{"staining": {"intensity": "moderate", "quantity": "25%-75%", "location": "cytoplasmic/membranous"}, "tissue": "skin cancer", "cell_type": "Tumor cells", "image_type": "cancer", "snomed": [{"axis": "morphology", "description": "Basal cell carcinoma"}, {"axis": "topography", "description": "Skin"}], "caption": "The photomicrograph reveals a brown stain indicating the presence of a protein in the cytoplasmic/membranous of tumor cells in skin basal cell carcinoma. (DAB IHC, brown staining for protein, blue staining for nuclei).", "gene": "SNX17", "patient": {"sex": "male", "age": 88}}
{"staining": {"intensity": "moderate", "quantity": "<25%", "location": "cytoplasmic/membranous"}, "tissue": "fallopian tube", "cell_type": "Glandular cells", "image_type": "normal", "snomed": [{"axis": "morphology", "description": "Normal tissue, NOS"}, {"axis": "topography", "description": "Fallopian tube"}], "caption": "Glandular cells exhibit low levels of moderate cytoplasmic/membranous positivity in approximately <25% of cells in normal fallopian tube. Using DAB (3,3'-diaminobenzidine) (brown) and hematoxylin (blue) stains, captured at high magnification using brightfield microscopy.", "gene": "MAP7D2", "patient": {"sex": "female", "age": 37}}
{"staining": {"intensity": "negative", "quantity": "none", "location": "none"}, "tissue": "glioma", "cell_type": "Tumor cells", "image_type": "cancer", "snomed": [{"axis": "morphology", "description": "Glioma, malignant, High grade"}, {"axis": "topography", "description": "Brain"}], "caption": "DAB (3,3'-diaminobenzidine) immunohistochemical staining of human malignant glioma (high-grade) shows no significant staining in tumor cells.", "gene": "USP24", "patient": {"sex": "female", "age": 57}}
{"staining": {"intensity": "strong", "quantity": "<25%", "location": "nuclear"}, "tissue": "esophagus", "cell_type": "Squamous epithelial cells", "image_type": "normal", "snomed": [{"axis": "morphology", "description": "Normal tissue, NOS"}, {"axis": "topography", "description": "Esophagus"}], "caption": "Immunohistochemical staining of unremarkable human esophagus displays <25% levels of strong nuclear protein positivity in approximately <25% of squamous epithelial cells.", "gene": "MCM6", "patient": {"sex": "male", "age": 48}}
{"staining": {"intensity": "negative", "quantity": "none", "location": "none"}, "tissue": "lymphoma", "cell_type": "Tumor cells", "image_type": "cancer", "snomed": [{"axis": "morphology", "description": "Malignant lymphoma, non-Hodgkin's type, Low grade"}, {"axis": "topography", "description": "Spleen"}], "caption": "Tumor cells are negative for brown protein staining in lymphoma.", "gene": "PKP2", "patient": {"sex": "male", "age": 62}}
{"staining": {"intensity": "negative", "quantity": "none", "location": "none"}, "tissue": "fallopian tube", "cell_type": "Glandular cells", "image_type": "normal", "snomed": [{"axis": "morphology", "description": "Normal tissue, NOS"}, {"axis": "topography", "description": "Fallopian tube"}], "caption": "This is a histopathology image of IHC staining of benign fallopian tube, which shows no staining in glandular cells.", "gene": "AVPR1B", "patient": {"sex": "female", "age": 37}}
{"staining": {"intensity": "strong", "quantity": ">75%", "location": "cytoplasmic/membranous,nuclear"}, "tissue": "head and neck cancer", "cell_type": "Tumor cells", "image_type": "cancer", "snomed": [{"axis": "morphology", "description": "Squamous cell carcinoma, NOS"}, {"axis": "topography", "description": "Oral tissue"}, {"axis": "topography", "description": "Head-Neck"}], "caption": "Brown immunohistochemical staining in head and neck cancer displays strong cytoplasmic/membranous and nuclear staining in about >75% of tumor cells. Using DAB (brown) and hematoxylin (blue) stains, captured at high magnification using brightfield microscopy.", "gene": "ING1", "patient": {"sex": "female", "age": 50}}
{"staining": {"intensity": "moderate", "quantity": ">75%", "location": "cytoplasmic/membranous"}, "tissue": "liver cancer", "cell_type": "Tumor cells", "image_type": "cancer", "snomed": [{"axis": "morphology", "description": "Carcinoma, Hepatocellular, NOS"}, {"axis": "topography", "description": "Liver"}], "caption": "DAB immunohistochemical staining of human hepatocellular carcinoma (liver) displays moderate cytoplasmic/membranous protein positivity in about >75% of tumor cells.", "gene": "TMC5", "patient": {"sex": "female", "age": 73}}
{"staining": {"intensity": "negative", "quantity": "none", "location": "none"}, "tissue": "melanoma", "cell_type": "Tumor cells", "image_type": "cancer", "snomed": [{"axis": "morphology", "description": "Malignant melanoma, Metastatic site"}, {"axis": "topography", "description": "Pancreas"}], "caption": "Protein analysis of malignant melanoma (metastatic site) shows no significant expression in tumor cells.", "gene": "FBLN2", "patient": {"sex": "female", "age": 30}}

· · · ·

__TASK TO CARRY OUT__:
What you give back should match the entries above exactly.

__SOLVED PROBLEM__:
{"staining": {"intensity": "moderate", "quantity": "25%-75%", "location": "cytoplasmic/membranous"}, "tissue": "skin cancer", "cell_type": "Tumor cells", "image_type": "cancer", "snomed": [{"axis": "morphology", "description": "Basal cell carcinoma"}, {"axis": "topography", "description": "Skin"}], "caption": "The photomicrograph reveals a brown stain indicating the presence of a protein in the cytoplasmic/membranous of tumor cells in skin basal cell carcinoma. (DAB IHC, brown staining for protein, blue staining for nuclei).", "gene": "SNX17", "patient": {"sex": "male", "age": 88}}
{"staining": {"intensity": "moderate", "quantity": "<25%", "location": "cytoplasmic/membranous"}, "tissue": "fallopian tube", "cell_type": "Glandular cells", "image_type": "normal", "snomed": [{"axis": "morphology", "description": "Normal tissue, NOS"}, {"axis": "topography", "description": "Fallopian tube"}], "caption": "Glandular cells exhibit low levels of moderate cytoplasmic/membranous positivity in approximately <25% of cells in normal fallopian tube. Using DAB (3,3'-diaminobenzidine) (brown) and hematoxylin (blue) stains, captured at high magnification using brightfield microscopy.", "gene": "MAP7D2", "patient": {"sex": "female", "age": 37}}
{"staining": {"intensity": "negative", "quantity": "none", "location": "none"}, "tissue": "glioma", "cell_type": "Tumor cells", "image_type": "cancer", "snomed": [{"axis": "morphology", "description": "Glioma, malignant, High grade"}, {"axis": "topography", "description": "Brain"}], "caption": "DAB (3,3'-diaminobenzidine) immunohistochemical staining of human malignant glioma (high-grade) shows no significant staining in tumor cells.", "gene": "USP24", "patient": {"sex": "female", "age": 57}}
{"staining": {"intensity": "strong", "quantity": "<25%", "location": "nuclear"}, "tissue": "esophagus", "cell_type": "Squamous epithelial cells", "image_type": "normal", "snomed": [{"axis": "morphology", "description": "Normal tissue, NOS"}, {"axis": "topography", "description": "Esophagus"}], "caption": "Immunohistochemical staining of unremarkable human esophagus displays <25% levels of strong nuclear protein positivity in approximately <25% of squamous epithelial cells.", "gene": "MCM6", "patient": {"sex": "male", "age": 48}}
{"staining": {"intensity": "negative", "quantity": "none", "location": "none"}, "tissue": "lymphoma", "cell_type": "Tumor cells", "image_type": "cancer", "snomed": [{"axis": "morphology", "description": "Malignant lymphoma, non-Hodgkin's type, Low grade"}, {"axis": "topography", "description": "Spleen"}], "caption": "Tumor cells are negative for brown protein staining in lymphoma.", "gene": "PKP2", "patient": {"sex": "male", "age": 62}}
{"staining": {"intensity": "negative", "quantity": "none", "location": "none"}, "tissue": "fallopian tube", "cell_type": "Glandular cells", "image_type": "normal", "snomed": [{"axis": "morphology", "description": "Normal tissue, NOS"}, {"axis": "topography", "description": "Fallopian tube"}], "caption": "This is a histopathology image of IHC staining of benign fallopian tube, which shows no staining in glandular cells.", "gene": "AVPR1B", "patient": {"sex": "female", "age": 37}}
{"staining": {"intensity": "strong", "quantity": ">75%", "location": "cytoplasmic/membranous,nuclear"}, "tissue": "head and neck cancer", "cell_type": "Tumor cells", "image_type": "cancer", "snomed": [{"axis": "morphology", "description": "Squamous cell carcinoma, NOS"}, {"axis": "topography", "description": "Oral tissue"}, {"axis": "topography", "description": "Head-Neck"}], "caption": "Brown immunohistochemical staining in head and neck cancer displays strong cytoplasmic/membranous and nuclear staining in about >75% of tumor cells. Using DAB (brown) and hematoxylin (blue) stains, captured at high magnification using brightfield microscopy.", "gene": "ING1", "patient": {"sex": "female", "age": 50}}
{"staining": {"intensity": "moderate", "quantity": ">75%", "location": "cytoplasmic/membranous"}, "tissue": "liver cancer", "cell_type": "Tumor cells", "image_type": "cancer", "snomed": [{"axis": "morphology", "description": "Carcinoma, Hepatocellular, NOS"}, {"axis": "topography", "description": "Liver"}], "caption": "DAB immunohistochemical staining of human hepatocellular carcinoma (liver) displays moderate cytoplasmic/membranous protein positivity in about >75% of tumor cells.", "gene": "TMC5", "patient": {"sex": "female", "age": 73}}
{"staining": {"intensity": "negative", "quantity": "none", "location": "none"}, "tissue": "melanoma", "cell_type": "Tumor cells", "image_type": "cancer", "snomed": [{"axis": "morphology", "description": "Malignant melanoma, Metastatic site"}, {"axis": "topography", "description": "Pancreas"}], "caption": "Protein analysis of malignant melanoma (metastatic site) shows no significant expression in tumor cells.", "gene": "FBLN2", "patient": {"sex": "female", "age": 30}}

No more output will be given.